### WHAT THIS TASK INVOLVES
Find every line below that contains the word "linecap" and copy it out.

Collected data:

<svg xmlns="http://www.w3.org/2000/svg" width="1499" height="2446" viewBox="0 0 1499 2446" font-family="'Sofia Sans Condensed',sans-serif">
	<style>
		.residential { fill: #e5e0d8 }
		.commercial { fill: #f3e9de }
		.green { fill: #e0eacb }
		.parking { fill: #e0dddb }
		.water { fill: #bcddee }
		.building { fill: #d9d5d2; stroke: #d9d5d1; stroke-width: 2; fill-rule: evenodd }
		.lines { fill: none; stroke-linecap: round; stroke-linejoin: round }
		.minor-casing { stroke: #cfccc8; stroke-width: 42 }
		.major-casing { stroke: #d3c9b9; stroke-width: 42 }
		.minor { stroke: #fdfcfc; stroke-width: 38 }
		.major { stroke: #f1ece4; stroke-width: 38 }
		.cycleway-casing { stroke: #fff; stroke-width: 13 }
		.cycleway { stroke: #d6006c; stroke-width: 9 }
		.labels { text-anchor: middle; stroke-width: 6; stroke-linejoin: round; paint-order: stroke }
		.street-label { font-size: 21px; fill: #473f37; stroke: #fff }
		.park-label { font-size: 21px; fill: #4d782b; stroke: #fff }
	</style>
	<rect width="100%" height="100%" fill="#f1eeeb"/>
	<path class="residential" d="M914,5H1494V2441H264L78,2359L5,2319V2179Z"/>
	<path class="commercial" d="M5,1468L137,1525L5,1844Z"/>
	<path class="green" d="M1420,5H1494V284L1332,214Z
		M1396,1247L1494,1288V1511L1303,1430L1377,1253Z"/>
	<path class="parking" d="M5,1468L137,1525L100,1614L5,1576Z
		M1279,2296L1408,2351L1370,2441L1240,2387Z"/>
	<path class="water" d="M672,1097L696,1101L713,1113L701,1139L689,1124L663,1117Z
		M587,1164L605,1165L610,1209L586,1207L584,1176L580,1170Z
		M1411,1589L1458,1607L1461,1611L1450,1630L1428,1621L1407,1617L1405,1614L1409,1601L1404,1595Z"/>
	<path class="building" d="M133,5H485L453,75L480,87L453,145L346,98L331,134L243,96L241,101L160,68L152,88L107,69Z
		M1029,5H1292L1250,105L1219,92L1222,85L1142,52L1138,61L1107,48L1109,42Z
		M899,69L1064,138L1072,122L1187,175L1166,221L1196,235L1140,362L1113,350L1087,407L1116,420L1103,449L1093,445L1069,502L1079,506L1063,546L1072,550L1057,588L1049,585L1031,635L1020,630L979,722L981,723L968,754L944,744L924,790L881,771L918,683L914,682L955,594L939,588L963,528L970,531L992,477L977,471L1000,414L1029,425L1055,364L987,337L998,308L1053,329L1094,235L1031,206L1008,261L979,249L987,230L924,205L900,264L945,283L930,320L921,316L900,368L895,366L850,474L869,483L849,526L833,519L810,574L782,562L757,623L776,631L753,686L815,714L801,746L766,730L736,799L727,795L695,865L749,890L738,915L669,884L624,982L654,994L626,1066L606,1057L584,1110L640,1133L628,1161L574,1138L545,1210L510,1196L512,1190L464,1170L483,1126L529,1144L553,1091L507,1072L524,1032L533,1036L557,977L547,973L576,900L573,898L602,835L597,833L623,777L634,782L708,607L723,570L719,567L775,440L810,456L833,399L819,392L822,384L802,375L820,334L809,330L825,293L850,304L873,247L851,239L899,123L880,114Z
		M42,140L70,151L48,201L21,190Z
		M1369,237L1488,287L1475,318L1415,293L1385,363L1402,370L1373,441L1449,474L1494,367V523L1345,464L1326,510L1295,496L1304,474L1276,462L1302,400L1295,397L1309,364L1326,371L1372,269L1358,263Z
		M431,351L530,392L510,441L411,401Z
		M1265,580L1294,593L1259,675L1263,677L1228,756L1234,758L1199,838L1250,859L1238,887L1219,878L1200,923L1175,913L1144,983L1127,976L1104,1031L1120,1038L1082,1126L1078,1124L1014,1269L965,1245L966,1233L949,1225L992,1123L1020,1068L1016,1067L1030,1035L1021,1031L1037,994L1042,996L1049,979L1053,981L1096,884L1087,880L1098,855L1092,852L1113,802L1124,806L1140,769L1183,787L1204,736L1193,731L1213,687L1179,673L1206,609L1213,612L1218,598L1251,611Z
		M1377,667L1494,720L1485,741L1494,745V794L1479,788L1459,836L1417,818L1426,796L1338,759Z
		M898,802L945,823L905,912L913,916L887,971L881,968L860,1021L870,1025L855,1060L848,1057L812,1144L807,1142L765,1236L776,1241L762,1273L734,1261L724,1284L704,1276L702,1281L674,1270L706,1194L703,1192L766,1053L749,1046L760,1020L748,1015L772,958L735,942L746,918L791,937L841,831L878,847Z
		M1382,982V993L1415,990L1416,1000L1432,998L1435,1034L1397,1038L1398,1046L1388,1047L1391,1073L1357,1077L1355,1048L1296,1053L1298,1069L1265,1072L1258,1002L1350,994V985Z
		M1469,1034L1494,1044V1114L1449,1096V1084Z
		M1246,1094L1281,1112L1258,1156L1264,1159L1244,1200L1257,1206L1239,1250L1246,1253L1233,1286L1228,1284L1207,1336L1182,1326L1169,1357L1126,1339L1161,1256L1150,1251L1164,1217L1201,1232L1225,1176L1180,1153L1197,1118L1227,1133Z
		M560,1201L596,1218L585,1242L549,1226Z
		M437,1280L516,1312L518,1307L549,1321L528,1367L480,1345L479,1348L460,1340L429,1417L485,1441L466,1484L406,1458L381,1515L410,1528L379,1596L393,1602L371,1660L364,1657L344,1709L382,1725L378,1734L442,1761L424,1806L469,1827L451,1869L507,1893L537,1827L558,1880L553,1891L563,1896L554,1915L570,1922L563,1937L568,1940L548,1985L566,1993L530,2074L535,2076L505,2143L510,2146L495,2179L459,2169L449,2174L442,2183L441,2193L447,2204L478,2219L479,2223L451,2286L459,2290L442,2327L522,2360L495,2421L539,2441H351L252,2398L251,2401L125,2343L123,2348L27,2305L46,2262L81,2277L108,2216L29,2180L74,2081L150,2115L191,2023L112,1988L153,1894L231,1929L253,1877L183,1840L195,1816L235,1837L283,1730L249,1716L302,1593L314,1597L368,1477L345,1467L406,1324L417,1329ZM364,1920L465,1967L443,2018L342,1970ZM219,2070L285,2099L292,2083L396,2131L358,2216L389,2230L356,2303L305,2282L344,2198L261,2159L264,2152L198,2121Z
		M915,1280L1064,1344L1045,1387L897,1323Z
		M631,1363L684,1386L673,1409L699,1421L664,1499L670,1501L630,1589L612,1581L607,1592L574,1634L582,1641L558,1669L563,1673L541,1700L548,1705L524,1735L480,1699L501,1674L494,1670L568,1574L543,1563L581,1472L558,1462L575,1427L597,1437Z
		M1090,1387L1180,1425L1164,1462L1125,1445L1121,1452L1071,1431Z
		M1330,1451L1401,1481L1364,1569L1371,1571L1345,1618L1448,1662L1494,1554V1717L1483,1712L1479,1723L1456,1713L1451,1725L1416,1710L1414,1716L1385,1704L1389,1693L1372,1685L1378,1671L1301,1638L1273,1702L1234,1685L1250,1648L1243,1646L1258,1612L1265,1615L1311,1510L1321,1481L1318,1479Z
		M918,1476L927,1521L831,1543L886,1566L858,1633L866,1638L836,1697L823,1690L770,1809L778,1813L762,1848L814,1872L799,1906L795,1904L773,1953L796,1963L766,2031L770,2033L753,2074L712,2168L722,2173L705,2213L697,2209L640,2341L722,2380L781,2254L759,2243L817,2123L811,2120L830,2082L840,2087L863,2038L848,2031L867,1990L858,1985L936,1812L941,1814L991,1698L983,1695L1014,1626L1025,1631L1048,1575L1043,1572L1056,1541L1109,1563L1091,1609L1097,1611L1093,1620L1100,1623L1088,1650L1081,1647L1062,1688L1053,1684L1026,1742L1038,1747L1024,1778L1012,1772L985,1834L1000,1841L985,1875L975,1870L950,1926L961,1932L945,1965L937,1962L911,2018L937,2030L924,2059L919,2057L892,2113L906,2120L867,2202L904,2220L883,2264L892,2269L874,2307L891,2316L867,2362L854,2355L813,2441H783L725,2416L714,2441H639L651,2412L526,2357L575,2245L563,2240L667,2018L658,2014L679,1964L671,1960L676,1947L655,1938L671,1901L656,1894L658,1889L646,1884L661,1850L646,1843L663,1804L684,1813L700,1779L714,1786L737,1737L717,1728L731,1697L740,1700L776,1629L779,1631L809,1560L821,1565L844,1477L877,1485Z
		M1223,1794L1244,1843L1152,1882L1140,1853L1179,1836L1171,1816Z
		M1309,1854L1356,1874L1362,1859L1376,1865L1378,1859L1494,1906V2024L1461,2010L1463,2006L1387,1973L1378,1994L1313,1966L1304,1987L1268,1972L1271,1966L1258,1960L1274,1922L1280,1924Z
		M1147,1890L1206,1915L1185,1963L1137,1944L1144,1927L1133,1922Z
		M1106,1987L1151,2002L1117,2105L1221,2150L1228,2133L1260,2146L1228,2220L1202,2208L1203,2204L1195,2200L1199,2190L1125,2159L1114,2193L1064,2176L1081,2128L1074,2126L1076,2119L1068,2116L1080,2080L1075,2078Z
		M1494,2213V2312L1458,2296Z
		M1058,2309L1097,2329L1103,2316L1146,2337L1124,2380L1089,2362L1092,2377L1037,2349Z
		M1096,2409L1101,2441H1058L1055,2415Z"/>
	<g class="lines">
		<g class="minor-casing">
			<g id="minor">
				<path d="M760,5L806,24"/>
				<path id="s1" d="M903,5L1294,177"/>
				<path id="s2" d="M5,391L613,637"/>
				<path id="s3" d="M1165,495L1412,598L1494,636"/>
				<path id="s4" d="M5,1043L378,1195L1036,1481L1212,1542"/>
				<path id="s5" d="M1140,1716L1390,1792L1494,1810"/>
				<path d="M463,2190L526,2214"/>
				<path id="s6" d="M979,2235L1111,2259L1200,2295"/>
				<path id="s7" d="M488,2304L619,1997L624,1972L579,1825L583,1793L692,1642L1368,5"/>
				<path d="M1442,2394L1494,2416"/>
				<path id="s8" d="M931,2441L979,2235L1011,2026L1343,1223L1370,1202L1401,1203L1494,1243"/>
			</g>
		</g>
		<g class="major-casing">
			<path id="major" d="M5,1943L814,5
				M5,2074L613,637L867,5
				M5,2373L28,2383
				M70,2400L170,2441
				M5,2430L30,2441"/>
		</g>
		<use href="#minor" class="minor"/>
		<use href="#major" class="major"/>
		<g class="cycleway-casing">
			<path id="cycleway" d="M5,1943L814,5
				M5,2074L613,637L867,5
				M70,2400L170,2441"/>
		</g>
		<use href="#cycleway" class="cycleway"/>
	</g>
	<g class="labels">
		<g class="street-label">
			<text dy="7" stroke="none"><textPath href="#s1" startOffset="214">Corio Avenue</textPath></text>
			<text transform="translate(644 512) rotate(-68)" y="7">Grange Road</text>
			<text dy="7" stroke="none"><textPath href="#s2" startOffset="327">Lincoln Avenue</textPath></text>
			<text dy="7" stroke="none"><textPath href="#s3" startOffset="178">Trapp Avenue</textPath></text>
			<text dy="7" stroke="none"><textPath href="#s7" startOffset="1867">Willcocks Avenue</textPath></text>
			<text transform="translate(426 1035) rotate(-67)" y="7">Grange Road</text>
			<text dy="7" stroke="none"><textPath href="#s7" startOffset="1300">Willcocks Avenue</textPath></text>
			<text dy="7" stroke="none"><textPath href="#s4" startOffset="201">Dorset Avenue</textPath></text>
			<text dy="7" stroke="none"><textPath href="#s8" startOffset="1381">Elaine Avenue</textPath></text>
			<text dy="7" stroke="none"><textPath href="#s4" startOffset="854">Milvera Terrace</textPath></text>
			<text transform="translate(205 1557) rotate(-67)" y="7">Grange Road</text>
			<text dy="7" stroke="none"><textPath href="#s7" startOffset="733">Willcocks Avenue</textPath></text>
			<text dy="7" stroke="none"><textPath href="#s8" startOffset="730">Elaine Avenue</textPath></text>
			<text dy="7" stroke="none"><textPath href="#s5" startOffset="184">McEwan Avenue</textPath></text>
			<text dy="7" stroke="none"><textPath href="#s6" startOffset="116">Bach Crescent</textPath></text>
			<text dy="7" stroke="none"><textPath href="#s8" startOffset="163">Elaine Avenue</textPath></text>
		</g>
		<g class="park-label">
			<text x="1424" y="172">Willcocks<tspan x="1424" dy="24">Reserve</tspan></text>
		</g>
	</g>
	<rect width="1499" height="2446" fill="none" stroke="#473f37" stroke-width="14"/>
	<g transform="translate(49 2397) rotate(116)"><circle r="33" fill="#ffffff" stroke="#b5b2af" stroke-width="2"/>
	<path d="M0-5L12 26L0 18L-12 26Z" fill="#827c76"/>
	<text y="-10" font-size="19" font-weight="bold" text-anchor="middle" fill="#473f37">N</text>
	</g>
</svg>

---

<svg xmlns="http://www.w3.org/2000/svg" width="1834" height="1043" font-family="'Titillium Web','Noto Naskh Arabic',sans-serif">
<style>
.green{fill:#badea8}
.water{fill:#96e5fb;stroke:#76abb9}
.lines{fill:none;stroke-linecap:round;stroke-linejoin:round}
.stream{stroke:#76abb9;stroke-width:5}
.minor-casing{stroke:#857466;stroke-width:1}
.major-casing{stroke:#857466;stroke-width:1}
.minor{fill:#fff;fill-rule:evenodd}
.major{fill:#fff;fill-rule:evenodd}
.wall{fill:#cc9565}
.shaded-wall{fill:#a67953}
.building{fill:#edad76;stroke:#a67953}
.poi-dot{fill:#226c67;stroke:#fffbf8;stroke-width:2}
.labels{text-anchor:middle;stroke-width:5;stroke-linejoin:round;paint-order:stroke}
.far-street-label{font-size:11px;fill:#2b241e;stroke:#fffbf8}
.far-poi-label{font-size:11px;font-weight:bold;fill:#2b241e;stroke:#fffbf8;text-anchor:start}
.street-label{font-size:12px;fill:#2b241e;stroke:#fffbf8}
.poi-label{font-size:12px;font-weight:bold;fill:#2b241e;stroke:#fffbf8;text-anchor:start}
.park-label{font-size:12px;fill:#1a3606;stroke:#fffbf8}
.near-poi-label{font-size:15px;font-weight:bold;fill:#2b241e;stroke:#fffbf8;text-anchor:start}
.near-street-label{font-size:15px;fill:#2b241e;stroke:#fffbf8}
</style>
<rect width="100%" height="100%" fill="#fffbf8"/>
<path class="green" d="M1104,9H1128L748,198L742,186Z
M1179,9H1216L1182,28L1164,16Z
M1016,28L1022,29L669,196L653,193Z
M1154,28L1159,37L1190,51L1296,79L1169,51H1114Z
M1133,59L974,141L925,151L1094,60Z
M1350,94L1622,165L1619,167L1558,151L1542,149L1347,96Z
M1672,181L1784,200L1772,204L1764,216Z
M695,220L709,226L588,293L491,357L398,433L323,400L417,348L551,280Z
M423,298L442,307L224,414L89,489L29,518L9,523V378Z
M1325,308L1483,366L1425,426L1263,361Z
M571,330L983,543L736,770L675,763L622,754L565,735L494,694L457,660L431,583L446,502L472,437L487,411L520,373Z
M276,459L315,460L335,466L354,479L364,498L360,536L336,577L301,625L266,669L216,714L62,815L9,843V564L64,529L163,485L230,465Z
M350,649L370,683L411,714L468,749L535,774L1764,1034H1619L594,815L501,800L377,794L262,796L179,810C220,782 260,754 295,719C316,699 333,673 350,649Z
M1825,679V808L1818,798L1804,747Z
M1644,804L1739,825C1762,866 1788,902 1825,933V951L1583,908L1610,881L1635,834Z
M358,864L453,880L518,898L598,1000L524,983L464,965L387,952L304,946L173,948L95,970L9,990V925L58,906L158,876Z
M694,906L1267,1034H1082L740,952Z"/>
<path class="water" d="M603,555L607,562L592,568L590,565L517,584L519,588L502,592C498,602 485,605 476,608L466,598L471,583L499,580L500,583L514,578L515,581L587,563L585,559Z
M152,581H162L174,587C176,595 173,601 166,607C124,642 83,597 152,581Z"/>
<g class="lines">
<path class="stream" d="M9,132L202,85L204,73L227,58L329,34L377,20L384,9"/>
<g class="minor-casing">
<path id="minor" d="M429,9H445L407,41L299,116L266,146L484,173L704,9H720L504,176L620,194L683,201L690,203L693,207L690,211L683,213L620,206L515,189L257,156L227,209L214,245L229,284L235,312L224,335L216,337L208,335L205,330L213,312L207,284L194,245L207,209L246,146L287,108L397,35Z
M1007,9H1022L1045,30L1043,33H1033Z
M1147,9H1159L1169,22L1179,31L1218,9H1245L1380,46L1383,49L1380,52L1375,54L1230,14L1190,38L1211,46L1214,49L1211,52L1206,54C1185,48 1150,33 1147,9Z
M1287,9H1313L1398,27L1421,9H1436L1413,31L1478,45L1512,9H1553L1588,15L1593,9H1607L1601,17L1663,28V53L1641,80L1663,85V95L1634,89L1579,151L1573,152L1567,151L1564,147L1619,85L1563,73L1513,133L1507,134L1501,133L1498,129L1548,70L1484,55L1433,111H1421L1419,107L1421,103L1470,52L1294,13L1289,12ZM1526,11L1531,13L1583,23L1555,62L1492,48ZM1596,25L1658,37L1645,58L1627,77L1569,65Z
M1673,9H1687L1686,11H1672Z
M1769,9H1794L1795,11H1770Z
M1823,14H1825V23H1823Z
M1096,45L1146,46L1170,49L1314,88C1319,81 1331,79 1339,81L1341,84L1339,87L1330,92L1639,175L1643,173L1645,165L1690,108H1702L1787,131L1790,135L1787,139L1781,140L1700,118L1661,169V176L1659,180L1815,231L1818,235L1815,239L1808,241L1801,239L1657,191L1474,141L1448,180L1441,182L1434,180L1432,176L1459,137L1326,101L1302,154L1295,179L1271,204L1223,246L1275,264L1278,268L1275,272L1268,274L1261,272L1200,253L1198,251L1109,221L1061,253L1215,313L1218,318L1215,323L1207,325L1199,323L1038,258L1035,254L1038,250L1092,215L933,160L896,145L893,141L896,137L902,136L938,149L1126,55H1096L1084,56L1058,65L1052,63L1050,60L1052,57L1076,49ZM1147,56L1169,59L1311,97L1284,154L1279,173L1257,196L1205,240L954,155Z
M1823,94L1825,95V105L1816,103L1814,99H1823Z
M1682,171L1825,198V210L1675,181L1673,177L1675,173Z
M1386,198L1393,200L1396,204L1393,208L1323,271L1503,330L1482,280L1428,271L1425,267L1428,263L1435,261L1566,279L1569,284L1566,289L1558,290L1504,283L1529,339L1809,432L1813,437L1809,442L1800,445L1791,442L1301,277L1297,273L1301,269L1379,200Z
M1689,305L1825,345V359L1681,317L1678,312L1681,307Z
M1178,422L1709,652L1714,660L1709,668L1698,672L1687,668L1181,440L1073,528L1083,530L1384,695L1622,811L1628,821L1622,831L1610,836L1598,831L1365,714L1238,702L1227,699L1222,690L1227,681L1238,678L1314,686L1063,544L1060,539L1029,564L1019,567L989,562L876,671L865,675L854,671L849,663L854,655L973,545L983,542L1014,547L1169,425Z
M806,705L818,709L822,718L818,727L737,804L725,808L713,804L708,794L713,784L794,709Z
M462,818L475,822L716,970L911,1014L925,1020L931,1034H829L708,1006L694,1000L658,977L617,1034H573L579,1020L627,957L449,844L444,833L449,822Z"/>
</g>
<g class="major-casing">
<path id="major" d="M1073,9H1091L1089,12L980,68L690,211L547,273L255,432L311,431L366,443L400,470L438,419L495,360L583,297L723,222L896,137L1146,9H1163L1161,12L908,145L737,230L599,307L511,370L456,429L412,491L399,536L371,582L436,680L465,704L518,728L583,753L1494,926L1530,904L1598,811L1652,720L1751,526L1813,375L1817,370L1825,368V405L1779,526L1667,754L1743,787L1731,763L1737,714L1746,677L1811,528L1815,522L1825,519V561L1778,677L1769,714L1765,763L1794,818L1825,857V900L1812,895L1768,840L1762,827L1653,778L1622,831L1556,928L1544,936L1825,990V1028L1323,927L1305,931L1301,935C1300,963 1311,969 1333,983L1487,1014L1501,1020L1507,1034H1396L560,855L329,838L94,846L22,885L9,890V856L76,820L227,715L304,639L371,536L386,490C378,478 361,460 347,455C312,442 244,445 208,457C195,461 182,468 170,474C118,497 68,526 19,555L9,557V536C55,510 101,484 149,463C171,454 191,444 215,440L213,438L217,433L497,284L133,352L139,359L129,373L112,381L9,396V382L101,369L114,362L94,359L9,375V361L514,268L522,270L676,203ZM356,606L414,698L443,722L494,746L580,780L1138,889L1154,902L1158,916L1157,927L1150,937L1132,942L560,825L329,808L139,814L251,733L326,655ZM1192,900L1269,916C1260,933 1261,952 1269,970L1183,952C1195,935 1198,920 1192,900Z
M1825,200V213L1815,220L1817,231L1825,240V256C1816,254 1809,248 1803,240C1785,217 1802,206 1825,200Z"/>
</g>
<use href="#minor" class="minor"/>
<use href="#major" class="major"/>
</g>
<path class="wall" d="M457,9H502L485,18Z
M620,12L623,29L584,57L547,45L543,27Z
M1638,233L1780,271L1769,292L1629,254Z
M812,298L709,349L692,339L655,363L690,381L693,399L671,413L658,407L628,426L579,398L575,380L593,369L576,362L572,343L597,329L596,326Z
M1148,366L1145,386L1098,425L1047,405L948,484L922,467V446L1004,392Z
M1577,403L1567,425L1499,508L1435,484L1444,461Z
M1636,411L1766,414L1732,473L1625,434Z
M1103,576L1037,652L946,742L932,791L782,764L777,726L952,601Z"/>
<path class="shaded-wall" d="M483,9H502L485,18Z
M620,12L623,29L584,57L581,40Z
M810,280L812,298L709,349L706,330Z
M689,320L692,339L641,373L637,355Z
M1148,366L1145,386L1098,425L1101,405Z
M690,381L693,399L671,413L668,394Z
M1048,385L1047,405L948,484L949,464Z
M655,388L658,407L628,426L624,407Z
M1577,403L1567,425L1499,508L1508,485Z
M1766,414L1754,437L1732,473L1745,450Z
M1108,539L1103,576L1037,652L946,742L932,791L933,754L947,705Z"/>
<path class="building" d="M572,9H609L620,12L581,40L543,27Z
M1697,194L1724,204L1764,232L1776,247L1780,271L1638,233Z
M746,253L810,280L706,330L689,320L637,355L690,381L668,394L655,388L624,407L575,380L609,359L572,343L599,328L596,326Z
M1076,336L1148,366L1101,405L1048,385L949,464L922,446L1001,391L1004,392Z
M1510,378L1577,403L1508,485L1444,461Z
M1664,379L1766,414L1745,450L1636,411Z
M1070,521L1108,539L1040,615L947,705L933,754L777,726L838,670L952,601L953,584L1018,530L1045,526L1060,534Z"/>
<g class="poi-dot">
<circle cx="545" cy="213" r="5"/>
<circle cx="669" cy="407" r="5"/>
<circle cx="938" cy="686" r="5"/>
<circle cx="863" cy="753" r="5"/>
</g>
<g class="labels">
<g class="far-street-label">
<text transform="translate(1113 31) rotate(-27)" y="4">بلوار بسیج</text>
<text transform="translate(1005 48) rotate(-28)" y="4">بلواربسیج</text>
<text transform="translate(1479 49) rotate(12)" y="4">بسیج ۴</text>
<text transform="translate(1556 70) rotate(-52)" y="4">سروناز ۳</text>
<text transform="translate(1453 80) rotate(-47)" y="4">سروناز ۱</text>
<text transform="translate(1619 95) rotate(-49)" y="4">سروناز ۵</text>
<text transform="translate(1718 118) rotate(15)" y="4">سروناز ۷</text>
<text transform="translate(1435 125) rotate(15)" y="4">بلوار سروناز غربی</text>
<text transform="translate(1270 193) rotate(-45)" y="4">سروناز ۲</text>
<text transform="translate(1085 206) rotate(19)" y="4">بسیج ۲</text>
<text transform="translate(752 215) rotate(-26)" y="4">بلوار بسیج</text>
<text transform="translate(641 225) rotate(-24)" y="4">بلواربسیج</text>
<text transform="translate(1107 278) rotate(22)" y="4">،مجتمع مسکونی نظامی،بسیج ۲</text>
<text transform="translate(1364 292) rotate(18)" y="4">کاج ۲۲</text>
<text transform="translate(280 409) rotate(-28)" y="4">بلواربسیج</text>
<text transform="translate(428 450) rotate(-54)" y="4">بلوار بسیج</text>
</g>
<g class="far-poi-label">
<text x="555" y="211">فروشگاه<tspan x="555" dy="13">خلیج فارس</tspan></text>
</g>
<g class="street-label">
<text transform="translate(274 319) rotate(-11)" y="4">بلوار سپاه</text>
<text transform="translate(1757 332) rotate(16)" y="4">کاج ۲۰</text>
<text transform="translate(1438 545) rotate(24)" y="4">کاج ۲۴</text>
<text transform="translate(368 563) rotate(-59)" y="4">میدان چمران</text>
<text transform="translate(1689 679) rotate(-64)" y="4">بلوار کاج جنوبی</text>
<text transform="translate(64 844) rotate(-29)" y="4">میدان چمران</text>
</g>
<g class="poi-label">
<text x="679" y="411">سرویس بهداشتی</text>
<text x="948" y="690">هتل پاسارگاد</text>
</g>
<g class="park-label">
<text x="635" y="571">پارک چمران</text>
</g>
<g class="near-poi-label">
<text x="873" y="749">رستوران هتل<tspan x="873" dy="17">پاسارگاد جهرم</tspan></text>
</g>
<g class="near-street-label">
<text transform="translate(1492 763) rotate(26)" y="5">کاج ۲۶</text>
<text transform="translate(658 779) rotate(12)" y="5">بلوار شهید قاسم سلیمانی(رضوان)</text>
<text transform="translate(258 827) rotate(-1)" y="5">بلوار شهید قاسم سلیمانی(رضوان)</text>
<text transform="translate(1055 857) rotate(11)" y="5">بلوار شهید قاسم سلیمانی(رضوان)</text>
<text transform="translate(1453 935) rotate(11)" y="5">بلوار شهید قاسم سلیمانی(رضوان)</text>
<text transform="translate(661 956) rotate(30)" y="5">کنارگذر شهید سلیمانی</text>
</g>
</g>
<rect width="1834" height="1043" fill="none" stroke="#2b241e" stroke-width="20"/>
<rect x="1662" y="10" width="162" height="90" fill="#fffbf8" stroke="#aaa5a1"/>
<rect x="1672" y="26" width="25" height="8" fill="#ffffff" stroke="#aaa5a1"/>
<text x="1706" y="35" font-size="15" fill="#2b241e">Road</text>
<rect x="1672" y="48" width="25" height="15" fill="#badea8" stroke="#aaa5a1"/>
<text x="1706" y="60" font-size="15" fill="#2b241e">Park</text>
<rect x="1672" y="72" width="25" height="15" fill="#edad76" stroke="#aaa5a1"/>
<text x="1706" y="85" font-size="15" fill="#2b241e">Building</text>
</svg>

### REPLY TO THE TASK
		.lines { fill: none; stroke-linecap: round; stroke-linejoin: round }
.lines{fill:none;stroke-linecap:round;stroke-linejoin:round}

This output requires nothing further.